● The task
Tally the lines in the records below that contain the string "skLineSegment", treating case as significant. Reply with the number alone.

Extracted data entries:
= = = =

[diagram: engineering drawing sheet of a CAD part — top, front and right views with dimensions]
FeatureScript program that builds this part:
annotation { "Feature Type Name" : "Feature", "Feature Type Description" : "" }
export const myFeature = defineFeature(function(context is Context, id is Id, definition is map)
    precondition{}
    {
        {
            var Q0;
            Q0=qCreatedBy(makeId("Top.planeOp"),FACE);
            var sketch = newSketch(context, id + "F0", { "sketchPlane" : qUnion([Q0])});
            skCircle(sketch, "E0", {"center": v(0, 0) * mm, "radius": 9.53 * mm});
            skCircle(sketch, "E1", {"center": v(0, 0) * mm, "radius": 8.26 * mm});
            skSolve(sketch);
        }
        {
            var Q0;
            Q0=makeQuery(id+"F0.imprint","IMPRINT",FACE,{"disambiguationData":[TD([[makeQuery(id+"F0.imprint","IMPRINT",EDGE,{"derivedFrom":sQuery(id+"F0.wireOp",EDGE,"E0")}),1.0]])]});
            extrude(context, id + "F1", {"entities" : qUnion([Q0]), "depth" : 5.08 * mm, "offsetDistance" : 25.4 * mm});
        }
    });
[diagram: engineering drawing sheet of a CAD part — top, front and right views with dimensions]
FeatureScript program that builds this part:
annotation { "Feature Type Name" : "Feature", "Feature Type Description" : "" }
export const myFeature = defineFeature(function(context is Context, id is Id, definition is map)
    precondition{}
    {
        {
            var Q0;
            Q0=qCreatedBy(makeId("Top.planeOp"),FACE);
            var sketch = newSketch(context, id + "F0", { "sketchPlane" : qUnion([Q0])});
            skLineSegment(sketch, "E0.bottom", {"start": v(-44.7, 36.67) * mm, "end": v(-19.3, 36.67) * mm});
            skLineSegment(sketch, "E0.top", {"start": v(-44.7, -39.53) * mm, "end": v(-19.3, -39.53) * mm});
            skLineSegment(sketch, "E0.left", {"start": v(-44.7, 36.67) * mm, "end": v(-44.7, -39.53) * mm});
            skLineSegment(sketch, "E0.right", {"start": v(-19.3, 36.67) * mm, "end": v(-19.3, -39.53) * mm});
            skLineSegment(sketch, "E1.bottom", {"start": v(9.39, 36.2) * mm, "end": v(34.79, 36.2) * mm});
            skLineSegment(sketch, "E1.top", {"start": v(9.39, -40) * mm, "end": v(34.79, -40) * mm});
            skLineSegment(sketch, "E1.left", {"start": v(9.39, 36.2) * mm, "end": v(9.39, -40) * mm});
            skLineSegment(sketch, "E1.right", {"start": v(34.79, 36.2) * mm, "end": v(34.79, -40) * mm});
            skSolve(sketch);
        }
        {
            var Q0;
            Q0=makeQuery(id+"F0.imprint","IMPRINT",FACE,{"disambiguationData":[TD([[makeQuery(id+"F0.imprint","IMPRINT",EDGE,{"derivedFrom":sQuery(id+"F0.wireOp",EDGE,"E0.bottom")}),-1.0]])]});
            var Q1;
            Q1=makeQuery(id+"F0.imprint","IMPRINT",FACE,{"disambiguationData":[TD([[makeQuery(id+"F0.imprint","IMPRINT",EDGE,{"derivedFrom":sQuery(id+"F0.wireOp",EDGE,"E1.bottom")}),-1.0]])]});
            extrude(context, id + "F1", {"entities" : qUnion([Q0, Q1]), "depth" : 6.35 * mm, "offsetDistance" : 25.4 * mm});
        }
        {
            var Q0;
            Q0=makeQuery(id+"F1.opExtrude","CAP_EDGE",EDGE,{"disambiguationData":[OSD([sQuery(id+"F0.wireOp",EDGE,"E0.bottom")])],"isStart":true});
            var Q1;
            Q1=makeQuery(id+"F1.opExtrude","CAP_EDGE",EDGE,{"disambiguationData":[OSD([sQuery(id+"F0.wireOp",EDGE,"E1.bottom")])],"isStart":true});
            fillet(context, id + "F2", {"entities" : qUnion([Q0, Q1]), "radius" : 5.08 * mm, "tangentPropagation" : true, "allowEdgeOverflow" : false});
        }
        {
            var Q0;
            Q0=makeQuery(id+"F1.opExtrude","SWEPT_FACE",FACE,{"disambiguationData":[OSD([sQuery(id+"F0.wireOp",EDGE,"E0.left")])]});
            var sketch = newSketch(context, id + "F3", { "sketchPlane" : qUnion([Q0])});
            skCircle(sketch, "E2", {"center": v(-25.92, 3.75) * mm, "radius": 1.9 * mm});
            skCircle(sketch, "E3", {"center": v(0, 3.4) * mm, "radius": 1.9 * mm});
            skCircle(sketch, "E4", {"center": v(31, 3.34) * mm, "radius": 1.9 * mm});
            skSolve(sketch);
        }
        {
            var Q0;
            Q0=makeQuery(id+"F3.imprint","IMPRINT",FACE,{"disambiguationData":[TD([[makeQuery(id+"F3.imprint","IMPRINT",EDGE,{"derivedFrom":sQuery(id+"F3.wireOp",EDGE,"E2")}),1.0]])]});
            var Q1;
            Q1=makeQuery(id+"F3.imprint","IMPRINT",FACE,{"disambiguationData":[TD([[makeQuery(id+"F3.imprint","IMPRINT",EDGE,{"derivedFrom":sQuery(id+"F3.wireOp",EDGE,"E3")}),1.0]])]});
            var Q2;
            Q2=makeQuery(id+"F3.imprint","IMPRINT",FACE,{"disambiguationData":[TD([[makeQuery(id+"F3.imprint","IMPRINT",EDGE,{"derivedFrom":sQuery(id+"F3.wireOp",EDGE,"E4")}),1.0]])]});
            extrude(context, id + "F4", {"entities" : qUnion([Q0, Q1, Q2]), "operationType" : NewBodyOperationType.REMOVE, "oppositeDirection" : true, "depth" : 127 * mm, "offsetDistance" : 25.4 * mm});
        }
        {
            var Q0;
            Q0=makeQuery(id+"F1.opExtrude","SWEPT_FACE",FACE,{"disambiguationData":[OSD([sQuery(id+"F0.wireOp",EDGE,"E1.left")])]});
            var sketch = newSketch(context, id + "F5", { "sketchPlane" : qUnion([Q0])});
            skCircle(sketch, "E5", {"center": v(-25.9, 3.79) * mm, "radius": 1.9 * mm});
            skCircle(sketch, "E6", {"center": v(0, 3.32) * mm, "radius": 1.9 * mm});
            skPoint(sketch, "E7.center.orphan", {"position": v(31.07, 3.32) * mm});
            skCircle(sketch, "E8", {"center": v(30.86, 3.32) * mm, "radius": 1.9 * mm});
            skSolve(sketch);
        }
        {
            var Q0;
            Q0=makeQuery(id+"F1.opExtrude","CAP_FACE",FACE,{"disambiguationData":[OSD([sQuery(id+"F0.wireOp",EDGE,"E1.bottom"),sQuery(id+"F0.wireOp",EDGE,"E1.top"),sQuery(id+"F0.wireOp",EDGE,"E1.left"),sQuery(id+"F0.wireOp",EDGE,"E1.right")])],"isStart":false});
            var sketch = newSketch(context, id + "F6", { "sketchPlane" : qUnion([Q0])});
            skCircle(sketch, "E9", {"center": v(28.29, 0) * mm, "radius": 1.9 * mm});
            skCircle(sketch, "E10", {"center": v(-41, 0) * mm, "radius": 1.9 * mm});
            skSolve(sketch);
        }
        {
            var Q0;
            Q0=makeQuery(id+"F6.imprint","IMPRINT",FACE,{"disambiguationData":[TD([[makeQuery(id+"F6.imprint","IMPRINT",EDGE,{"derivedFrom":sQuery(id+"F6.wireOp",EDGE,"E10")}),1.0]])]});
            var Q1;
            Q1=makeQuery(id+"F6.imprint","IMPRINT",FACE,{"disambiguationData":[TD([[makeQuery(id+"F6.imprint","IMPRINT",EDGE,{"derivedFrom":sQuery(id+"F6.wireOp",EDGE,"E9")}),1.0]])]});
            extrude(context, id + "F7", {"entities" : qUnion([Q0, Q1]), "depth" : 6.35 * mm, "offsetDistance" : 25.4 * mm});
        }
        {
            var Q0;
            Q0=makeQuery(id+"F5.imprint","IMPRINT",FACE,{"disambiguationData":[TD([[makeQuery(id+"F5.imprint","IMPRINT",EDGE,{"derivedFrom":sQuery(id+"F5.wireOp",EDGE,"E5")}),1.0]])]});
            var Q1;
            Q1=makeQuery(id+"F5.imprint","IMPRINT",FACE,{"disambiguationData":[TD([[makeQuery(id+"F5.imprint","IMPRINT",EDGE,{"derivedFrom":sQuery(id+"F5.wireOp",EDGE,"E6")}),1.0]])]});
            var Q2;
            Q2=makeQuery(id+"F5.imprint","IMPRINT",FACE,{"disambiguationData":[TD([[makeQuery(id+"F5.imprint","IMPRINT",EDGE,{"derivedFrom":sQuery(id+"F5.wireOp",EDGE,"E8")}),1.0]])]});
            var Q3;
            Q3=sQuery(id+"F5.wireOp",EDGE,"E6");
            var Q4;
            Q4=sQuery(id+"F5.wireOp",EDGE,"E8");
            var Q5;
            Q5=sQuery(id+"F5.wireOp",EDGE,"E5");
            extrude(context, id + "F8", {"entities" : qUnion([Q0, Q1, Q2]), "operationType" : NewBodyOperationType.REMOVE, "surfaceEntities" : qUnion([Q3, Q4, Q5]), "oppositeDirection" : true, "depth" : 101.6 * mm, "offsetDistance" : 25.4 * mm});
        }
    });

= = = =

● Exercise result
8